Тамара неопределенно махнула рукой в воздухе.

— Слышишь, ты ей не говори! Я ничего такого не хотела… так, вырвалось… — Пальцем с дешевым бирюзовым кольцом она ткнула в пустоту. — Женечка, иди ко мне. — Потянулась, чтобы обнять ее, но Женя вырвалась, услышанное переполняло недетским гневом, клокотало где-то глубоко в горле. Женя не могла молчать, она и не обещала, и когда вернулась бабушка, кинулась к ней:

— Кому же мать желала смерти?

Надежда Николаевна изменилась лицом, побелела.

— Ты точно слышала? Тебе не показалось?

— Нет, бабуля.

Как только Тамара вернулась от соседки, Надежда Николаевна обхватила Женю за плечи и чуть ли не вытолкнула за дверь.

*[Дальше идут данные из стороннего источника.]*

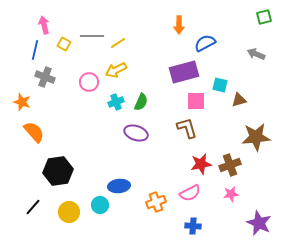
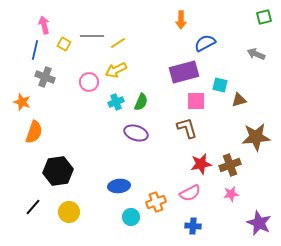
orange arrow: moved 2 px right, 5 px up
orange semicircle: rotated 60 degrees clockwise
cyan circle: moved 31 px right, 12 px down
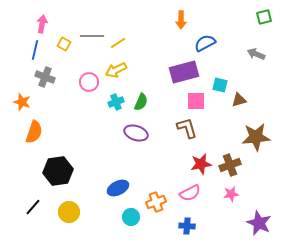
pink arrow: moved 2 px left, 1 px up; rotated 24 degrees clockwise
blue ellipse: moved 1 px left, 2 px down; rotated 20 degrees counterclockwise
blue cross: moved 6 px left
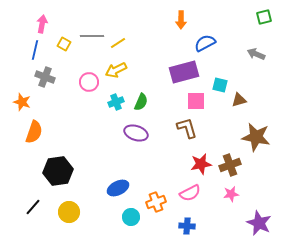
brown star: rotated 16 degrees clockwise
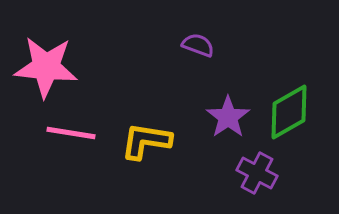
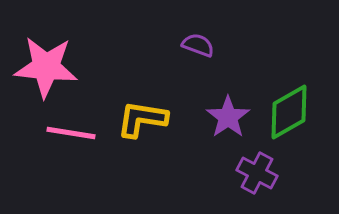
yellow L-shape: moved 4 px left, 22 px up
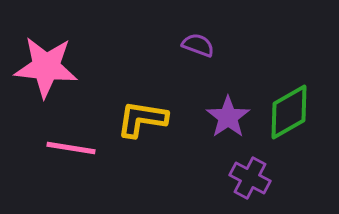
pink line: moved 15 px down
purple cross: moved 7 px left, 5 px down
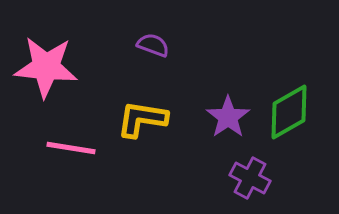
purple semicircle: moved 45 px left
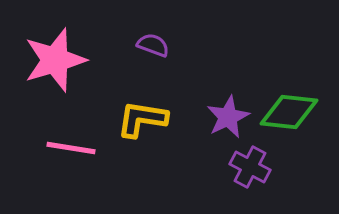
pink star: moved 9 px right, 7 px up; rotated 22 degrees counterclockwise
green diamond: rotated 36 degrees clockwise
purple star: rotated 9 degrees clockwise
purple cross: moved 11 px up
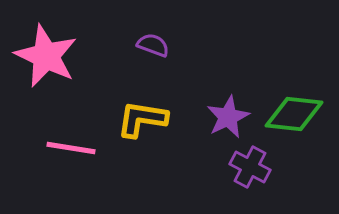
pink star: moved 9 px left, 4 px up; rotated 30 degrees counterclockwise
green diamond: moved 5 px right, 2 px down
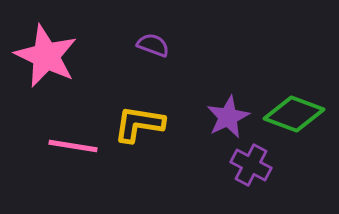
green diamond: rotated 14 degrees clockwise
yellow L-shape: moved 3 px left, 5 px down
pink line: moved 2 px right, 2 px up
purple cross: moved 1 px right, 2 px up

— Пойди погуляй. Погода хорошая.

Под окном, задрав голову, Женя видела, как надувалась и ходила ходуном занавеска, как бабушка накидывалась на мать, слышала, как она с яростью говорила:

— Ты отвратительная мать!

А Тамара хрипло кричала:

— Это тебя хуже нет! Ты сломала мне жизнь!

Женя кинулась наверх — надо защитить бабушку. С ее приходом ссора утихла, как шипящая змея, уползает в расщелину. Последнее, что вспомнилось Жене, как Тамара заслонялась от наступавшей бабушки толстой книжкой с торчащим засушенным цветком. Герцен. «Былое и думы».